# SUPPLIED PASSAGE
++++++

A complete local observability demo designed for a Junior Software Developer - Observability technical review at Cloud-Native.
The lab demonstrates a realistic cloud-native telemetry flow:
A Go service generates metrics, logs and traces. OpenTelemetry Collector receives and routes telemetry. Prometheus evaluates metrics and alert rules. Alertmanager receives alerts. Loki stores logs. Tempo stores traces. Grafana correlates everything. Kubernetes manifests and Juju-oriented docs explain how the same ideas map to operator-driven platform operations.
This is intentionally not an enterprise platform. It is a stable, reproducible, local technical demo you can run, inspect and explain.
You can say in technical review:
I built a mini-platform where a Go app emits Prometheus metrics, structured JSON logs and OpenTelemetry traces. The OpenTelemetry Collector receives traces, metrics and logs, routes traces to Tempo, logs to Loki, and exposes collected metrics to Prometheus. Prometheus evaluates alert rules and sends alerts to Alertmanager. Grafana is automatically provisioned with datasources and a dashboard for request rate, error rate, latency, logs, traces and alert state. I also mapped the architecture to Kubernetes, Juju models, charms and Day 2 operations.
observability-lab/
├── README.md
├── Makefile
├── docker-compose.yml
├── .env.example
├── app/ # Go HTTP service
├── otel/ # OpenTelemetry Collector config
├── prometheus/ # scrape config and alert rules
├── alertmanager/ # local Alertmanager config
├── grafana/ # provisioned datasources and dashboard
├── loki/ # Loki config
├── promtail/ # optional Promtail comparison pipeline
├── tempo/ # Tempo config
├── mimir/ # optional advanced Mimir profile
├── k8s/ # kind/local Kubernetes manifests
├── juju/ # Juju concept mapping + charm skeleton
├── snap/ # conceptual Snap packaging example
├── docs/ # architecture, technical review notes, Day 2 ops
├── scripts/ # traffic, errors, k8s port-forward, cleanup
└── tests/ # smoke test
flowchart LR
User[Traffic generator / curl] --> App[Go orders-api]
App -->|Prometheus /metrics| Prometheus
App -->|OTLP traces| Collector[OpenTelemetry Collector]
App -->|JSON log file| Collector
App -->|dependency calls| Redis[(Redis)]
Collector -->|OTLP traces| Tempo
Collector -->|OTLP logs| Loki
Collector -->|Prometheus exporter| Prometheus
Prometheus -->|alerts| Alertmanager
Prometheus --> Grafana
Loki --> Grafana
Tempo --> Grafana
Alertmanager --> Grafana
ASCII version:
curl/traffic
|
v
Go orders-api ---- /metrics ----------------------> Prometheus -----> Alertmanager
| |
| Redis dependency |
| v
+---- OTLP traces ---> OpenTelemetry Collector ---> Tempo -------> Grafana
+---- JSON logs ----> OpenTelemetry Collector ---> Loki --------> Grafana
| Component | Engineering Context in this lab |
|---|---|
| Go app | emits metrics, logs and OpenTelemetry traces |
| Redis | lightweight stateful dependency used to simulate external latency/errors |
| OpenTelemetry Collector | receives, enriches, batches and routes telemetry |
| Prometheus | scrapes metrics, stores local TSDB, evaluates alert rules |
| Alertmanager | receives alerts and demonstrates alert routing/grouping |
| Loki | stores/query logs |
| Tempo | stores/query traces |
| Grafana | correlates metrics, logs, traces and alerts |
| Mimir | optional advanced scalable metrics backend discussion/profile |
| Kubernetes | local kind manifests for a cloud-native deployment mode |
| Juju docs | maps the lab to operator-driven models, charms and Day 2 operations |
For the quickstart:
- Linux or Windows + WSL Ubuntu;
- Docker Desktop running;
- GNU Make;
- curl.

++++++

Dataset items:
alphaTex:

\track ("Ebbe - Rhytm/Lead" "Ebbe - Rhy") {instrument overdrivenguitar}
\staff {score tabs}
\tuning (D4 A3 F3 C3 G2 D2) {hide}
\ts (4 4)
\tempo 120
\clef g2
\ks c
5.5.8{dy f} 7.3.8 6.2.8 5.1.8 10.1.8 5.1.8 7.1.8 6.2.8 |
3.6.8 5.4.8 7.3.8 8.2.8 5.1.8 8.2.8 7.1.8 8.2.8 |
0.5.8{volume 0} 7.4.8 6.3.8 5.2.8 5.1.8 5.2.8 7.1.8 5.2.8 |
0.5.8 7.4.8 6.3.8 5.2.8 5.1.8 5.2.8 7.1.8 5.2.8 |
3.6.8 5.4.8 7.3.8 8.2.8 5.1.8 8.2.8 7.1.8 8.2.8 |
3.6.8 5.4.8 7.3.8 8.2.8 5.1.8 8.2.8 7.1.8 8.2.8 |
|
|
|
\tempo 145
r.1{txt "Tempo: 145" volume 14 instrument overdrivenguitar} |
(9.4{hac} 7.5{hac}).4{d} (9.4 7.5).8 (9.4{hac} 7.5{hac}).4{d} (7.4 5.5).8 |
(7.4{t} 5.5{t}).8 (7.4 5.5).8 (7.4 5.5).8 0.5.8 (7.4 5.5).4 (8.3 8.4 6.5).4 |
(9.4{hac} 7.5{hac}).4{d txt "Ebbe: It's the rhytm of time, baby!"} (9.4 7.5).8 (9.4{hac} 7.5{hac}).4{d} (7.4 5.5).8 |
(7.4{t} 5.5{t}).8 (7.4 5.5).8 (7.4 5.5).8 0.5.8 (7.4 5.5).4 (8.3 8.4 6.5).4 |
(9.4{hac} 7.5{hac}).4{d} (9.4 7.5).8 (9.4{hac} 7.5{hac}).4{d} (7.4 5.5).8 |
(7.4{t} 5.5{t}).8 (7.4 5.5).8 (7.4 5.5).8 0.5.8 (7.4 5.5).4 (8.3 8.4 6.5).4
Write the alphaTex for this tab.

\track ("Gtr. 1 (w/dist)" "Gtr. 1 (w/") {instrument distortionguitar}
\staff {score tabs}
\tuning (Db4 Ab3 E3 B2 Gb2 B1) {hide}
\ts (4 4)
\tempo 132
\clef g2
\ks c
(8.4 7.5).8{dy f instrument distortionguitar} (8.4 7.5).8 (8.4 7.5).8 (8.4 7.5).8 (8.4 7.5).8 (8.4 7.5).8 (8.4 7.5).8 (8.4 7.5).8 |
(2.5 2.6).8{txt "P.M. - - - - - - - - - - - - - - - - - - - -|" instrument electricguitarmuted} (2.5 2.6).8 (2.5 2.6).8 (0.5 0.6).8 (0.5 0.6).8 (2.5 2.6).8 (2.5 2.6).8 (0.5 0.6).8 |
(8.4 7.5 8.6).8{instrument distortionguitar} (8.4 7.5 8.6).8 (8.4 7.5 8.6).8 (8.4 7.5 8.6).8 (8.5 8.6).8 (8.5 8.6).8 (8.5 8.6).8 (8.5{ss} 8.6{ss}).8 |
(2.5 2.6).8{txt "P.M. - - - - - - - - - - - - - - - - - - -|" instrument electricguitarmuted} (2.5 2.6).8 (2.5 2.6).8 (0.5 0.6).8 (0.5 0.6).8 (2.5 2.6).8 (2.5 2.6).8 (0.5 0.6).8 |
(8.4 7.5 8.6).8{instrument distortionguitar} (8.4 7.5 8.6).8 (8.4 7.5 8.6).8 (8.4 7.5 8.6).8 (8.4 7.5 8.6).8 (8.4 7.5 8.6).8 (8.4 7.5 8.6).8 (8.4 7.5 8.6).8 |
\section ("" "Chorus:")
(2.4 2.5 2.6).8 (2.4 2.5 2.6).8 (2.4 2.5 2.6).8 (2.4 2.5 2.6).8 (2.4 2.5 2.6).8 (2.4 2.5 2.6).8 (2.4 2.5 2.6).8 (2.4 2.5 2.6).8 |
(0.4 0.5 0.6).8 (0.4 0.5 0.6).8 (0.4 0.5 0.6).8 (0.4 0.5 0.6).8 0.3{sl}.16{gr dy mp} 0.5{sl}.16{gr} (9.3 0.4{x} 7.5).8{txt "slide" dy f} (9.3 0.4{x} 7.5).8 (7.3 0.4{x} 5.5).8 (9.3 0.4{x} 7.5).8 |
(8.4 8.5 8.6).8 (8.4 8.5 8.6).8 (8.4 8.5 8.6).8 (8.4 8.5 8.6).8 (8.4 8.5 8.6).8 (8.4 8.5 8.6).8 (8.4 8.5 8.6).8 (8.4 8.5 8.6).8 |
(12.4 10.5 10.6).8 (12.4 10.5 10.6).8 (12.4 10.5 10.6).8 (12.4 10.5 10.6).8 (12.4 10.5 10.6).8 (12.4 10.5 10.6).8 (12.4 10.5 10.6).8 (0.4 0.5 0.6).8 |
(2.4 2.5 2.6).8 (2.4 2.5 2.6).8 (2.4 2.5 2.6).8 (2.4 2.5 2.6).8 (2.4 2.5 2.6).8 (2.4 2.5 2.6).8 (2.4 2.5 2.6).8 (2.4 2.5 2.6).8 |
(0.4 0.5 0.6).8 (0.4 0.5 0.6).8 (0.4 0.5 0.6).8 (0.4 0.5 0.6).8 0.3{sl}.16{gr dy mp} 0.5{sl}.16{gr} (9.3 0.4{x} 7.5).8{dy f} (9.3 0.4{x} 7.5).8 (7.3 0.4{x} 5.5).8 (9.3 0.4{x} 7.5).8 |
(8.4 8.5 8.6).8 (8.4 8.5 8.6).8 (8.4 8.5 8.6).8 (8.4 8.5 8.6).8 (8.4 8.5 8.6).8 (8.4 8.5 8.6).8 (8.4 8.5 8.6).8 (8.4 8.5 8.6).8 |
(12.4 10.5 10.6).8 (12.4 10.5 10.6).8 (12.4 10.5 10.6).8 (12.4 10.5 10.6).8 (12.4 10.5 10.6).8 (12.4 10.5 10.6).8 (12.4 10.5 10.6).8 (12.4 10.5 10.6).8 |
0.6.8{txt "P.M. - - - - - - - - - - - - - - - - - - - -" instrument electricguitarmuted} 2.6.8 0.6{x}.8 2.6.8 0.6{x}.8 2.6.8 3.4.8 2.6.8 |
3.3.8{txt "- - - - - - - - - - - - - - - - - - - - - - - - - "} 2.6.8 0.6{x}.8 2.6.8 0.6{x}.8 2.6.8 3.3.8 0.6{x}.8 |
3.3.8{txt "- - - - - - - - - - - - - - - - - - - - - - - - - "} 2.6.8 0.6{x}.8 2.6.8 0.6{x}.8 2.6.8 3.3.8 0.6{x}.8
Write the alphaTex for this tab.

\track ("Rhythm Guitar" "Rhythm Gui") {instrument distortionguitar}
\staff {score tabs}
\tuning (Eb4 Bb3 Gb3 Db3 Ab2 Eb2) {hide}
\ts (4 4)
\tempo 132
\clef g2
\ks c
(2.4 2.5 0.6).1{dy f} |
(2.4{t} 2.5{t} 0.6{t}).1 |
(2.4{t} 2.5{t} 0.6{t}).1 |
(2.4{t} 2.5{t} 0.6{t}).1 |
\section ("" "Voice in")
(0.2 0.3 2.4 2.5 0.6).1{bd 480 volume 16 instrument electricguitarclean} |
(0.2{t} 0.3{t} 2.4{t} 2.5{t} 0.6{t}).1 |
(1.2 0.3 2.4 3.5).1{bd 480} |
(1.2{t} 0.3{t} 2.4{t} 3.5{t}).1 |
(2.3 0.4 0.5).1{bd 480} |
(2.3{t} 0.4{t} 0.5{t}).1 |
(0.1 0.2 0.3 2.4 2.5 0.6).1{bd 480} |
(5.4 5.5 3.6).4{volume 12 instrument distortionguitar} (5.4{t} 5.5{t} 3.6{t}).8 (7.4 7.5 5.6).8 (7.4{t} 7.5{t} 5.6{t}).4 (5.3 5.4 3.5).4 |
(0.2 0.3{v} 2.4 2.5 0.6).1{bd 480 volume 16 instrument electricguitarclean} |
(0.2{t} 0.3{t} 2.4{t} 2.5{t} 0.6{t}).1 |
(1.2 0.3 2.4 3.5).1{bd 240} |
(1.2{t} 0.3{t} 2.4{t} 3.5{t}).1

++++++

Print verbatim the portion of the observability lab overview that opens with the words containing "A complete local" and closes with "operator-driven platform operations.". None of the written music data is needed here.

# WORKED SOLUTION
A complete local observability demo designed for a Junior Software Developer - Observability technical review at Cloud-Native.
The lab demonstrates a realistic cloud-native telemetry flow:
A Go service generates metrics, logs and traces. OpenTelemetry Collector receives and routes telemetry. Prometheus evaluates metrics and alert rules. Alertmanager receives alerts. Loki stores logs. Tempo stores traces. Grafana correlates everything. Kubernetes manifests and Juju-oriented docs explain how the same ideas map to operator-driven platform operations.